April in Leipzig

Lili LamengSicher ist der „April in Paris“ ganz wunderbar, ich war vor langer Zeit um Ostern dort, zeitgleich mit vielen anderen, die den Song kennen oder eine Gruppenreise gebucht hatten. Und es stimmt, das Frühjahr ist in Paris einfach himmlisch, wenn man in ausreichendem Maße der französischen Sprache mächtig ist und somit gelassen die Reize der Stadt der Liebenden genießen und dort im impressionistisch anmutenden Sonnenschein in den Tuilerien lustwandeln kann.

Das Internet versucht, mir den Frühlingssong in Verstümmelung für mein Handy anzupreisen, gleich daneben eine Anzeige: „Verhütung war gestern“. Was meinen die? Dass man, wenn man „April in Paris“ hört, nur noch den Frühlingsgefühlen gehorchen soll, einfach so, mit allem Drum und Dran? Vor allem zur Zeit der Kastanienblüte, wie es in dem Song heißt, also dieser Tage? Im Auewald gleich bei mir um die Ecke blühen sie fast schon, die Kastanien. Kann man „April in Paris“ auf Leipzig übertragen?

Es ist auch hier wunderschön, allerdings kenne ich keinen Jazzsong, der in Leipzig spielt, dafür hat aber ja Bach hier gewirkt, auch zu Osterzeiten, nur ging es da vordergründig nicht um den Monat, der auch Wandelmonat oder Launing genannt wurde.

Achtung also, sage ich mir, Launing, nicht mit mir. Vielleicht gilt für den April, was für Paris gilt, egal, ob in der Stadt der Liebe oder in Leipzig, wir hier nennen die Bachstadt L.E., in Anlehnung an eine andere Weltstadt, L.A. Schließlich heißt es auch in „Under Paris Skies“: „Stranger beware, there’s love in the air under Paris skies. Try to be smart and don’t let your heart catch on fire.“ Ich versuche also, trotz blühenden Flieders meinen Verstand beisammen zu halten.

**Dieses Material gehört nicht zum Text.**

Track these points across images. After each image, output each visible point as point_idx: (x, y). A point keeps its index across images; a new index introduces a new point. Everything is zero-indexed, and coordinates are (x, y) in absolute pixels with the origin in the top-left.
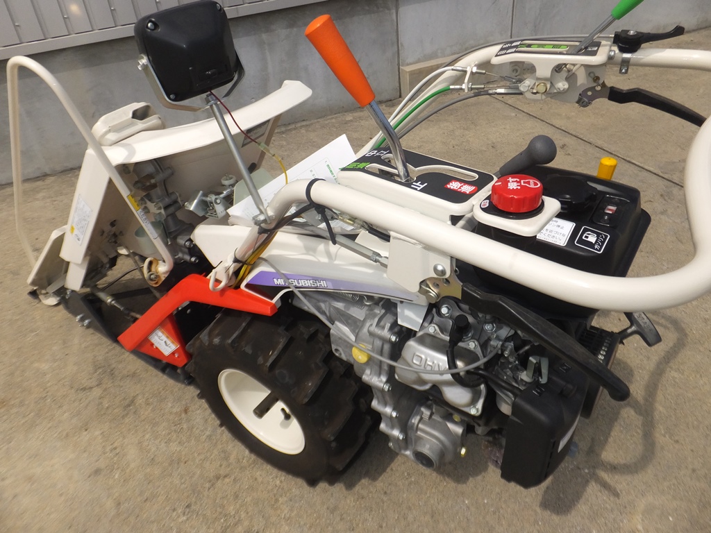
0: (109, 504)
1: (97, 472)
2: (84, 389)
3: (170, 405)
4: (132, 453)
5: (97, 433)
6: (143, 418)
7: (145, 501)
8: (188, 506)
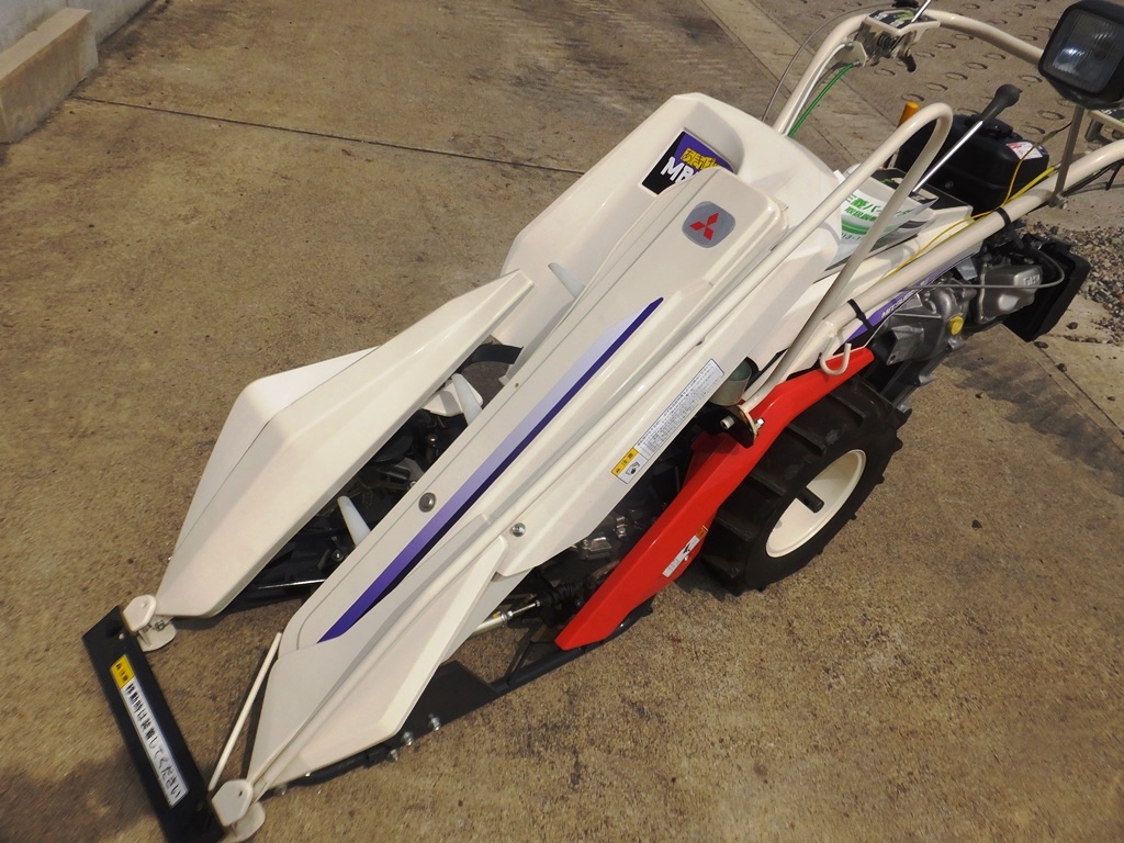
0: (815, 760)
1: (760, 771)
2: (576, 778)
3: (658, 656)
4: (735, 720)
5: (685, 763)
6: (672, 695)
7: (815, 715)
8: (827, 671)
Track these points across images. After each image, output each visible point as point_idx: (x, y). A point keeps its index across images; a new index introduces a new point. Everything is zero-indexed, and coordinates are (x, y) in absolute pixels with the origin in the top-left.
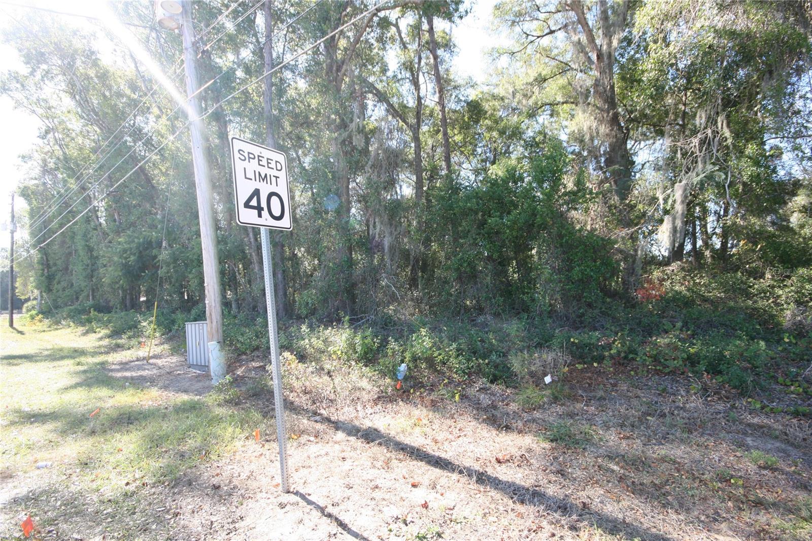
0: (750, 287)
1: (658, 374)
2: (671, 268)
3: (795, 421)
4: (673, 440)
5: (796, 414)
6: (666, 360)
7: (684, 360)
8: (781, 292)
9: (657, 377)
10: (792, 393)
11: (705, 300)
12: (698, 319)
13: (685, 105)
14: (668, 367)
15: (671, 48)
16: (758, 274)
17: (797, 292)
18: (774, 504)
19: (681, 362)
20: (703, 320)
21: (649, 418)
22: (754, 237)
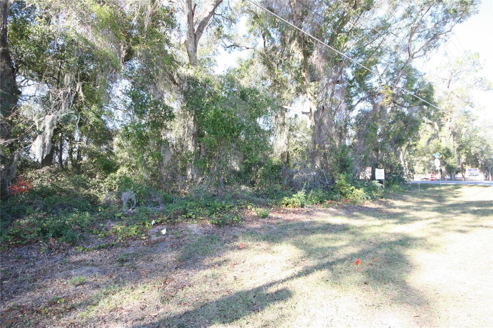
0: (88, 182)
1: (17, 247)
2: (42, 170)
3: (98, 252)
4: (22, 292)
5: (99, 248)
6: (25, 235)
7: (38, 232)
8: (102, 185)
9: (16, 249)
10: (99, 237)
11: (62, 191)
12: (54, 203)
13: (60, 68)
14: (26, 239)
15: (51, 28)
16: (92, 175)
17: (110, 185)
18: (80, 305)
19: (36, 234)
20: (57, 204)
21: (5, 282)
22: (92, 155)
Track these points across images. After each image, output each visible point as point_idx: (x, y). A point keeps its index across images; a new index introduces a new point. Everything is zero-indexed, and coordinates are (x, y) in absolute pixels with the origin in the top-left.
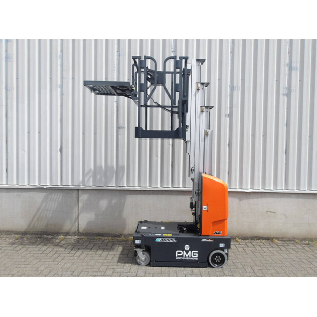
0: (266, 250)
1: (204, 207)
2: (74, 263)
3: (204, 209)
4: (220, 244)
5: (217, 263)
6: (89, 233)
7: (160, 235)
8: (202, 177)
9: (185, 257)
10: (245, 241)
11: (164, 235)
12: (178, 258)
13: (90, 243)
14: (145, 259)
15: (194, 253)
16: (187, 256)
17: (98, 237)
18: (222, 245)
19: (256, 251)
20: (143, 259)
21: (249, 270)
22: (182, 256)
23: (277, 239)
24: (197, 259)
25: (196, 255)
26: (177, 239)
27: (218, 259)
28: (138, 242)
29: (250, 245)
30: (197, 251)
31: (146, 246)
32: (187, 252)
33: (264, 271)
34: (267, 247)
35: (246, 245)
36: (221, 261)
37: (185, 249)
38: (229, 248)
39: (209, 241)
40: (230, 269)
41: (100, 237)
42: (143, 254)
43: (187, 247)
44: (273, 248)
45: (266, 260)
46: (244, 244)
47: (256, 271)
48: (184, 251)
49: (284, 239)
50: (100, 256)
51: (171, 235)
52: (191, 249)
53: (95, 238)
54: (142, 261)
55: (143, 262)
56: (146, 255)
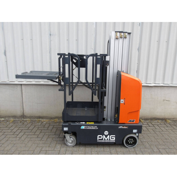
0: (163, 128)
1: (121, 100)
2: (15, 144)
3: (121, 102)
4: (134, 130)
5: (131, 144)
6: (32, 117)
7: (84, 123)
8: (121, 75)
9: (105, 140)
10: (146, 121)
11: (87, 123)
12: (99, 141)
13: (32, 125)
14: (72, 142)
15: (112, 137)
16: (106, 139)
17: (39, 120)
18: (135, 131)
19: (156, 130)
20: (71, 141)
21: (156, 150)
22: (102, 139)
23: (169, 119)
24: (114, 141)
25: (113, 139)
26: (98, 126)
27: (131, 141)
28: (66, 129)
29: (150, 125)
30: (115, 136)
31: (72, 132)
32: (106, 136)
33: (167, 150)
34: (163, 126)
35: (148, 124)
36: (133, 142)
37: (105, 134)
38: (141, 133)
39: (125, 127)
40: (140, 148)
41: (41, 119)
42: (70, 138)
43: (106, 133)
44: (168, 127)
45: (166, 139)
46: (146, 124)
47: (161, 150)
48: (104, 136)
49: (174, 120)
50: (37, 137)
51: (93, 123)
52: (110, 134)
53: (37, 120)
54: (69, 143)
55: (71, 143)
56: (72, 138)
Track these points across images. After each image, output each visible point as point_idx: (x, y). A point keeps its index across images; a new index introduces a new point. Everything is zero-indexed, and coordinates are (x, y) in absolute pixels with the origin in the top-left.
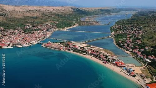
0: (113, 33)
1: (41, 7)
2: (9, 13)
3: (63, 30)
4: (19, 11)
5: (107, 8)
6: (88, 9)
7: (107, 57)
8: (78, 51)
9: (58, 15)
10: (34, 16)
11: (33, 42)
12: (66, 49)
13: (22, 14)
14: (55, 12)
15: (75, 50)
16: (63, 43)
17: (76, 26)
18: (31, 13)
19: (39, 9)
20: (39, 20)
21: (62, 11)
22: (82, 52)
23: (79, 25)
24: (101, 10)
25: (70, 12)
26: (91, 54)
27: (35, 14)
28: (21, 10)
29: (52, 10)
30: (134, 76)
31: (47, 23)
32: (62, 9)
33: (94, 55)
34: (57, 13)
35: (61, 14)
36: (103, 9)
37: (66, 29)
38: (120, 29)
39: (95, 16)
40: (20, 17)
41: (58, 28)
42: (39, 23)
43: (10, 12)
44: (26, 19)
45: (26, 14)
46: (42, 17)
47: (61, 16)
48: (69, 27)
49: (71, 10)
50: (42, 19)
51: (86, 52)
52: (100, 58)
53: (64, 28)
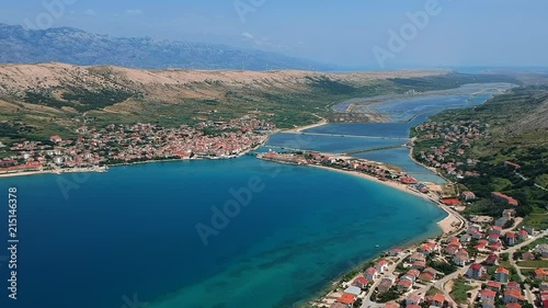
0: (414, 139)
1: (218, 73)
2: (142, 90)
3: (292, 131)
4: (167, 85)
5: (416, 75)
6: (355, 79)
7: (387, 172)
8: (333, 165)
9: (268, 96)
10: (207, 98)
11: (237, 151)
12: (309, 163)
13: (175, 94)
14: (257, 86)
15: (326, 163)
16: (300, 153)
17: (324, 123)
18: (198, 90)
19: (215, 78)
20: (225, 109)
21: (277, 85)
22: (341, 167)
23: (331, 121)
24: (398, 81)
25: (302, 88)
26: (357, 169)
27: (208, 92)
28: (169, 81)
29: (248, 81)
30: (426, 192)
31: (247, 117)
32: (278, 79)
33: (364, 171)
34: (263, 90)
35: (277, 93)
36: (403, 77)
37: (298, 130)
38: (434, 131)
39: (375, 98)
40: (173, 101)
41: (278, 127)
42: (228, 116)
43: (143, 86)
44: (189, 107)
45: (187, 93)
46: (228, 100)
47: (277, 98)
48: (305, 125)
49: (302, 81)
50: (229, 107)
51: (348, 167)
52: (374, 174)
53: (292, 127)
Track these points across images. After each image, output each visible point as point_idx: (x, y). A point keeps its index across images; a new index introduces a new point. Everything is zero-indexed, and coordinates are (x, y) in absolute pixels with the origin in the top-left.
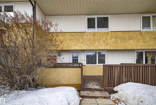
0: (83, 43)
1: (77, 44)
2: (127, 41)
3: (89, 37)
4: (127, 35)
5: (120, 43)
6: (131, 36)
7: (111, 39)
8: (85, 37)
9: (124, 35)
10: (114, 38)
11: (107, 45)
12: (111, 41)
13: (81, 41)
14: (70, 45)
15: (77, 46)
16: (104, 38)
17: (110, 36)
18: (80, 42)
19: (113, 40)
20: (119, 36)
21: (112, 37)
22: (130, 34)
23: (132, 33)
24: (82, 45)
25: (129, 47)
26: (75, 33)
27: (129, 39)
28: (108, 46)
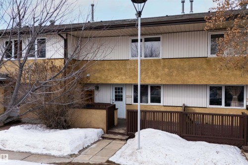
0: (125, 75)
1: (117, 75)
2: (185, 73)
3: (133, 67)
4: (187, 63)
5: (176, 75)
6: (193, 65)
7: (163, 69)
8: (128, 67)
9: (182, 64)
10: (168, 68)
11: (158, 77)
12: (163, 72)
13: (123, 71)
14: (109, 78)
15: (117, 78)
16: (154, 68)
17: (162, 65)
18: (121, 74)
19: (166, 70)
20: (175, 66)
21: (164, 66)
22: (191, 62)
23: (195, 61)
24: (124, 77)
25: (190, 80)
26: (115, 61)
27: (190, 70)
28: (159, 79)
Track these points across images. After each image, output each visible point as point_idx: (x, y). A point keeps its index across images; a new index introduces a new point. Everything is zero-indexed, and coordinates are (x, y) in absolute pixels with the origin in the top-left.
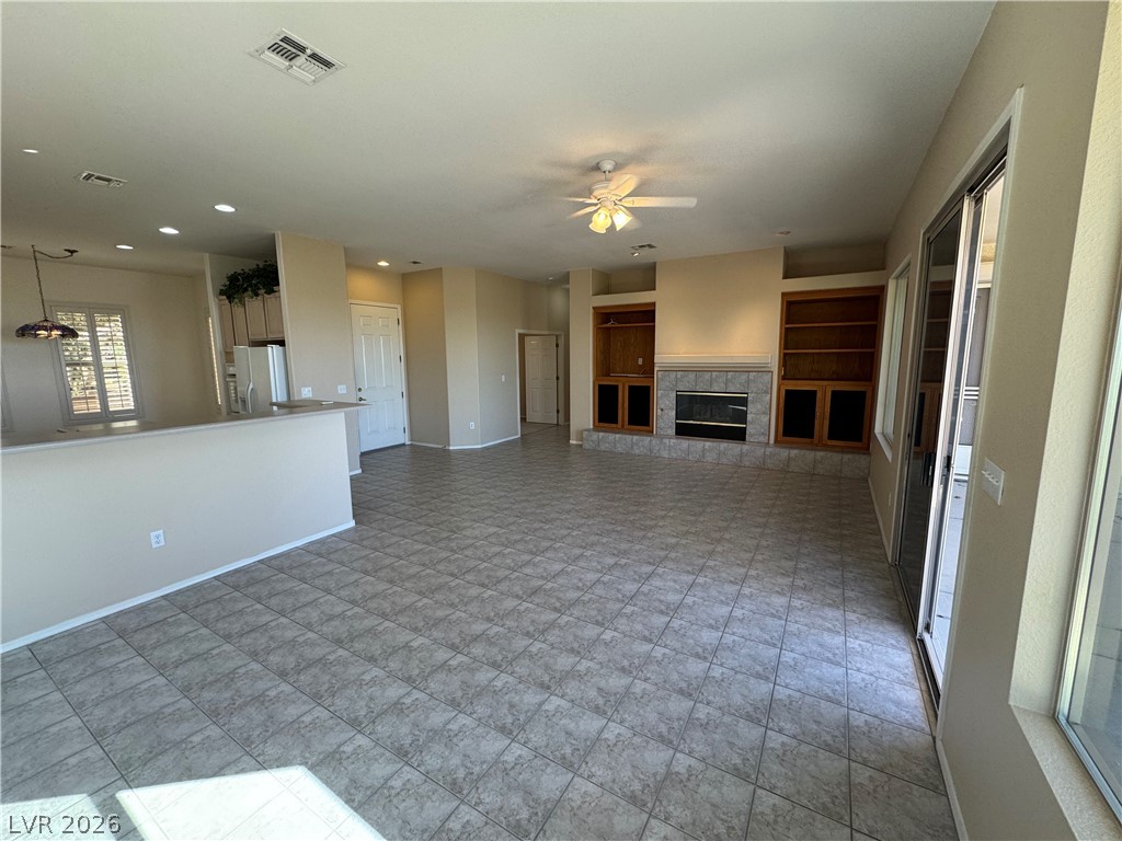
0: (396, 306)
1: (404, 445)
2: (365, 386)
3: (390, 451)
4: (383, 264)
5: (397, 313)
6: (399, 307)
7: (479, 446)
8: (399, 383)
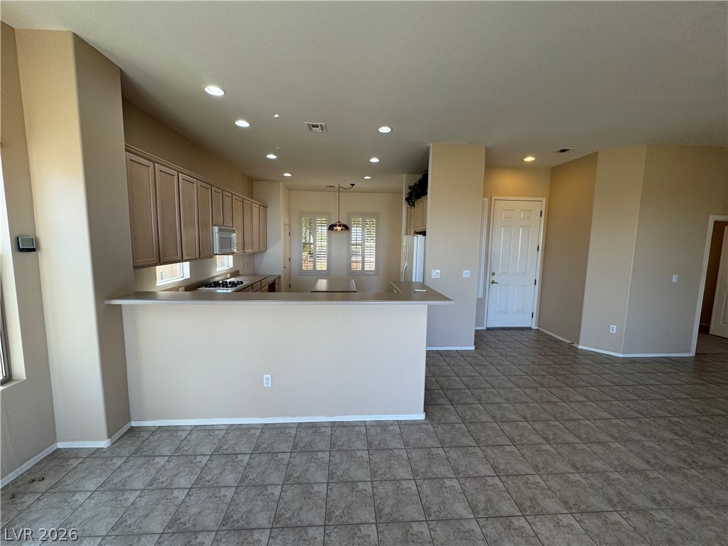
0: (539, 199)
1: (530, 329)
2: (498, 271)
3: (514, 332)
4: (529, 159)
5: (541, 205)
6: (544, 200)
7: (620, 355)
8: (534, 271)
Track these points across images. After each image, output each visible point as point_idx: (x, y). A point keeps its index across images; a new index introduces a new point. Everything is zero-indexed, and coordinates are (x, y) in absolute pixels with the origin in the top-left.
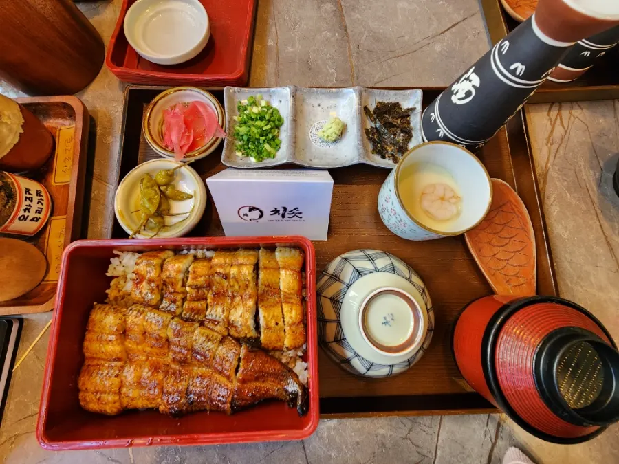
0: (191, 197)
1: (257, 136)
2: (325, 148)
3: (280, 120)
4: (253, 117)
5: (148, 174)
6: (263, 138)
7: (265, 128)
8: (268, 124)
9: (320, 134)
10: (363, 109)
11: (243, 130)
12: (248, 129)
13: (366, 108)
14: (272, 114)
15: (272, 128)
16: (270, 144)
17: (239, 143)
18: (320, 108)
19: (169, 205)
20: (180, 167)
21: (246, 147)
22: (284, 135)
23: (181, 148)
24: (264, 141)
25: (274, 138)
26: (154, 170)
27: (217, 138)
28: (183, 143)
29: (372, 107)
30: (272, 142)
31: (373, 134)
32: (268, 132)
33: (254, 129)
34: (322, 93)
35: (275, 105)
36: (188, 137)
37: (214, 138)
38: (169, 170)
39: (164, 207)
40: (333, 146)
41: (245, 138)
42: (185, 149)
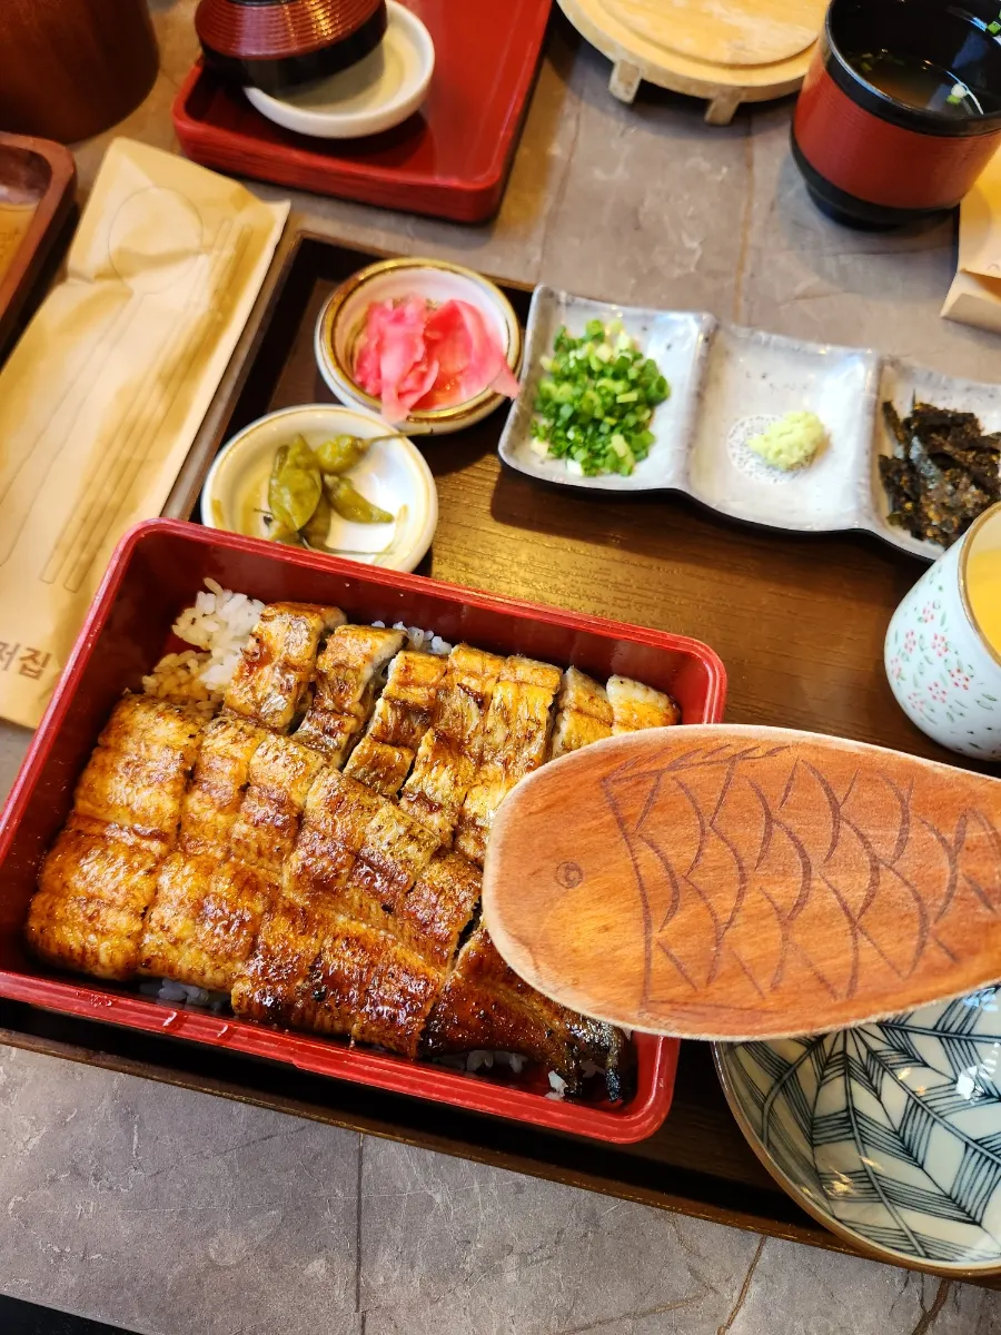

Im März fällt das leicht, doch jetzt? Lese ich doch, dass sich der Name Paris möglicherweise auch auf die sich öffnenden Knospen im Frühling bezieht, falls man ihn vom Lateinischen aperire („öffnen“) herleitet. Keinesfalls werde ich mich gehen lassen, will ich doch später nicht klagen wie in „Paris Skies“: „I wasn’t smart and I lost my heart under Paris skies. Don’t ever be a heartbroken stranger like me.“

Ich hätte mich auch ablenken können, gerade am letzten Wochenende fand hier ein Marathonlauf statt, doch dafür hätte ich spätestens im Dezember mit dem Training beginnen müssen, zwischen Adventssternebasteln, dem Spielen auf Weihnachtsfeiern und Backen.

Doch ich tröste mich damit, dass es vielleicht ausschließlich die Kombination Paris/April ist, die einen, sollte man sich von den Kastanienblüten irritieren lassen, dann gegen Ende des Sommers reuig werden lässt. Meine Recherche allerdings gibt mir nicht so viel Hoffnung. Da gibt es ein Buch mit dem Titel „Liederliches Leipzig – Noten und Liedtexte zum Stadtrundgang“. Das veranlasst mich, auf der Hut zu bleiben, zumal man als Musikerin von vornherein dem Verdacht der Liederlichkeit ausgesetzt ist. Ich lenke mich mit Gehirnjogging ab, übe Skalen und versuche zu verinnerlichen und zu begreifen, dass der April mit demselben Wochentag wie der Juli beginnt und in Schaltjahren auch wie der Januar.